Die 14 Mitglieder des Chors Lauterchor treffen sich regelmäßig zum gemeinsamen Singen – die Hälfte stammt aus Deutschland, die andere aus Frankreich.
„Wir treffen uns jede Woche zur Probe. Wir singen in beiden Sprachen. Wir feiern auch gemeinsam Geburtstage, trinken Kaffee, essen Kuchen. Und genau dort tauschen wir Anekdoten von beiden Seiten aus – das ist etwas sehr Schönes“, erklärt Bernard Bordenkircher, Einwohner von Scheibenhard.
Die Pandemie, ein Schock für alle
Die dritte Zäsur trat 2020 mit der pandemiebedingten Schließung der Grenzen ein.

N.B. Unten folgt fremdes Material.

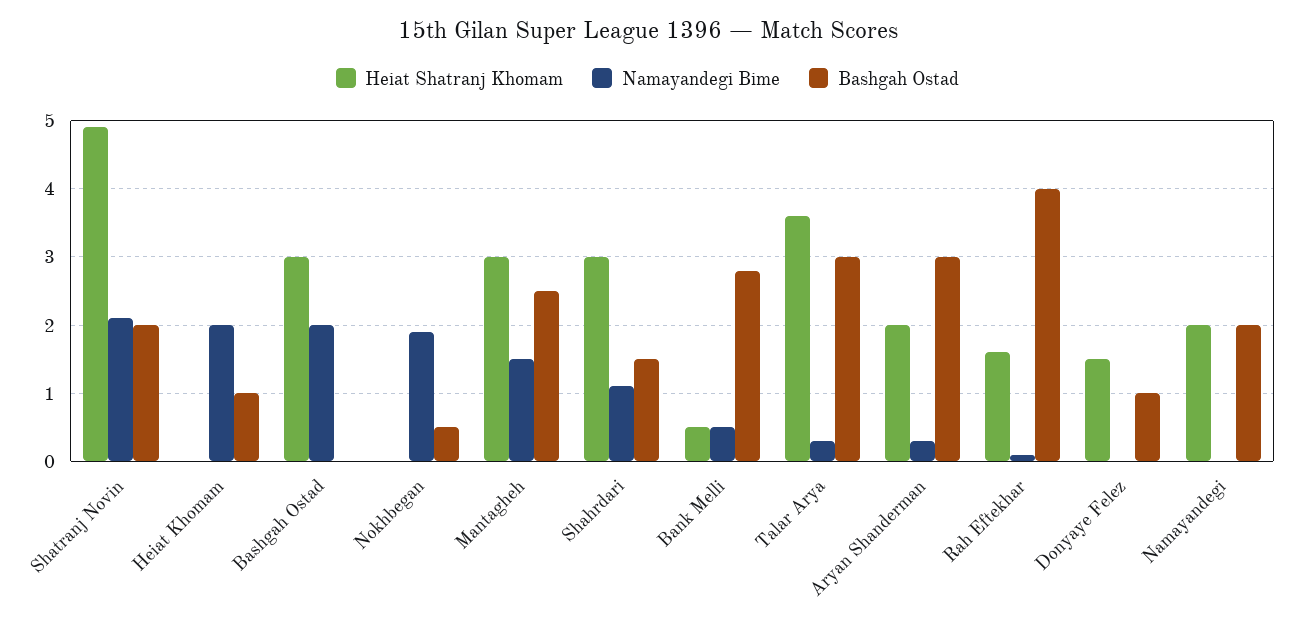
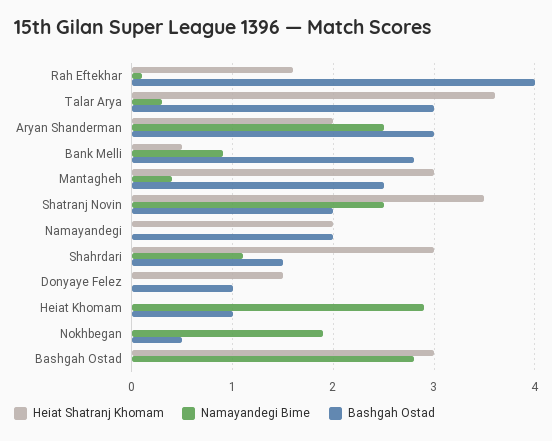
Heiat Shatranj Khomam, Shatranj Novin: 4.9 -> 3.5
Namayandegi Bime, Shatranj Novin: 2.1 -> 2.5
Namayandegi Bime, Heiat Khomam: 2 -> 2.9
Namayandegi Bime, Bashgah Ostad: 2 -> 2.8
Namayandegi Bime, Mantagheh: 1.5 -> 0.4
Namayandegi Bime, Bank Melli: 0.5 -> 0.9
Namayandegi Bime, Aryan Shanderman: 0.3 -> 2.5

Auch wenn diese administrative Entscheidung alle Grenzgemeinden betraf, wurden die Einwohner von den auf der Brücke errichteten Barrieren, die von beiden Ortszentren aus sichtbar waren, tief getroffen.
„Wir haben Covid als einen großen Bruch erlebt. Die Grenzen waren geschlossen, es gab Barrieren“, erinnert sich die Ehefrau von Bernard Bordenkircher. Und fügt hinzu: „Wir halten an Schengen fest. Es ist gut, sich frei bewegen zu können.“
„Als Einwohner von Scheibenhard habe ich die Grenzschließung sehr schlecht erlebt. Die Grenze gehörte zu meiner Jugend. Ich kannte die Zollbeamten gut“, sagt Bernard Bordenkircher leise.
Allen Widrigkeiten zum Trotz beweisen Scheibenhard und Scheibenhardt, dass der Begriff der Resilienz keine Floskel ist, und pflegen weiterhin ihr deutsch-französisches Mikrokosmos. Diese bürgerschaftliche Dualität stand sogar im Mittelpunkt eines offenen Briefes, der 2020 in den Dernières Nouvelles d’Alsace veröffentlicht wurde – unterzeichnet von Denis Pourchet, ehemaliger Beamter der Europäischen Kommission.